## [WHAT IS REQUIRED]
All lines from the one with "X-8763000Y+8001000D03*" through the final line below are to be reproduced exactly; omit the others.

------------------------------

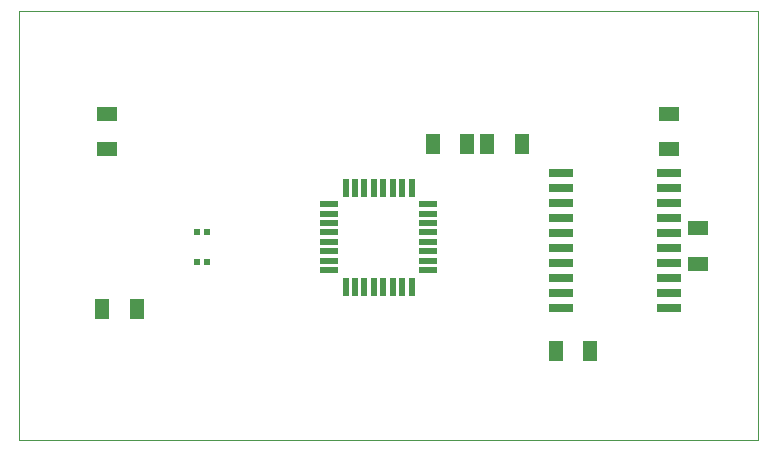
<source format=gbr>
G04 PROTEUS GERBER X2 FILE*
%TF.GenerationSoftware,Labcenter,Proteus,8.15-SP1-Build34318*%
%TF.CreationDate,2024-02-24T08:34:58+00:00*%
%TF.FileFunction,Paste,Top*%
%TF.FilePolarity,Positive*%
%TF.Part,Single*%
%TF.SameCoordinates,{d6b9a477-15e1-4d55-aad5-44706a46bc90}*%
%FSLAX45Y45*%
%MOMM*%
G01*
%TA.AperFunction,Material*%
%ADD47R,1.498600X0.558800*%
%ADD48R,0.558800X1.498600*%
%TA.AperFunction,Material*%
%ADD49R,0.609600X0.609600*%
%ADD50R,1.143000X1.803400*%
%TA.AperFunction,Material*%
%ADD51R,2.032000X0.635000*%
%TA.AperFunction,Material*%
%ADD52R,1.803400X1.143000*%
%TA.AperFunction,Profile*%
%ADD25C,0.101600*%
%TD.AperFunction*%
D47*
X-6880000Y+7240000D03*
X-6880000Y+7160000D03*
X-6880000Y+7080000D03*
X-6880000Y+7000000D03*
X-6880000Y+6920000D03*
X-6880000Y+6840000D03*
X-6880000Y+6760000D03*
X-6880000Y+6680000D03*
D48*
X-6740000Y+6540000D03*
X-6660000Y+6540000D03*
X-6580000Y+6540000D03*
X-6500000Y+6540000D03*
X-6420000Y+6540000D03*
X-6340000Y+6540000D03*
X-6260000Y+6540000D03*
X-6180000Y+6540000D03*
D47*
X-6040000Y+6680000D03*
X-6040000Y+6760000D03*
X-6040000Y+6840000D03*
X-6040000Y+6920000D03*
X-6040000Y+7000000D03*
X-6040000Y+7080000D03*
X-6040000Y+7160000D03*
X-6040000Y+7240000D03*
D48*
X-6180000Y+7380000D03*
X-6260000Y+7380000D03*
X-6340000Y+7380000D03*
X-6420000Y+7380000D03*
X-6500000Y+7380000D03*
X-6580000Y+7380000D03*
X-6660000Y+7380000D03*
X-6740000Y+7380000D03*
D49*
X-8000000Y+7000000D03*
X-7910000Y+7000000D03*
D50*
X-5540000Y+7750000D03*
X-5250000Y+7750000D03*
X-4670000Y+6000000D03*
X-4960000Y+6000000D03*
D51*
X-4914400Y+7504000D03*
X-4914400Y+7377000D03*
X-4914400Y+7250000D03*
X-4914400Y+7123000D03*
X-4914400Y+6996000D03*
X-4914400Y+6869000D03*
X-4914400Y+6742000D03*
X-4914400Y+6615000D03*
X-4914400Y+6488000D03*
X-4914400Y+6361000D03*
X-4000000Y+6361000D03*
X-4000000Y+6488000D03*
X-4000000Y+6615000D03*
X-4000000Y+6742000D03*
X-4000000Y+6869000D03*
X-4000000Y+6996000D03*
X-4000000Y+7123000D03*
X-4000000Y+7250000D03*
X-4000000Y+7377000D03*
X-4000000Y+7504000D03*
D49*
X-8000000Y+6750000D03*
X-7910000Y+6750000D03*
D50*
X-5710000Y+7750000D03*
X-6000000Y+7750000D03*
D52*
X-4000000Y+8000000D03*
X-4000000Y+7710000D03*
X-8763000Y+8001000D03*
X-8763000Y+7711000D03*
D50*
X-8799000Y+6350000D03*
X-8509000Y+6350000D03*
D52*
X-3757000Y+7036000D03*
X-3757000Y+6736000D03*
D25*
X-9504000Y+5246000D02*
X-3250000Y+5246000D01*
X-3250000Y+8873000D01*
X-9504000Y+8873000D01*
X-9504000Y+5246000D01*
M02*

</source>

------------------------------

## [OUTPUT]
X-8763000Y+8001000D03*
X-8763000Y+7711000D03*
D50*
X-8799000Y+6350000D03*
X-8509000Y+6350000D03*
D52*
X-3757000Y+7036000D03*
X-3757000Y+6736000D03*
D25*
X-9504000Y+5246000D02*
X-3250000Y+5246000D01*
X-3250000Y+8873000D01*
X-9504000Y+8873000D01*
X-9504000Y+5246000D01*
M02*

</source>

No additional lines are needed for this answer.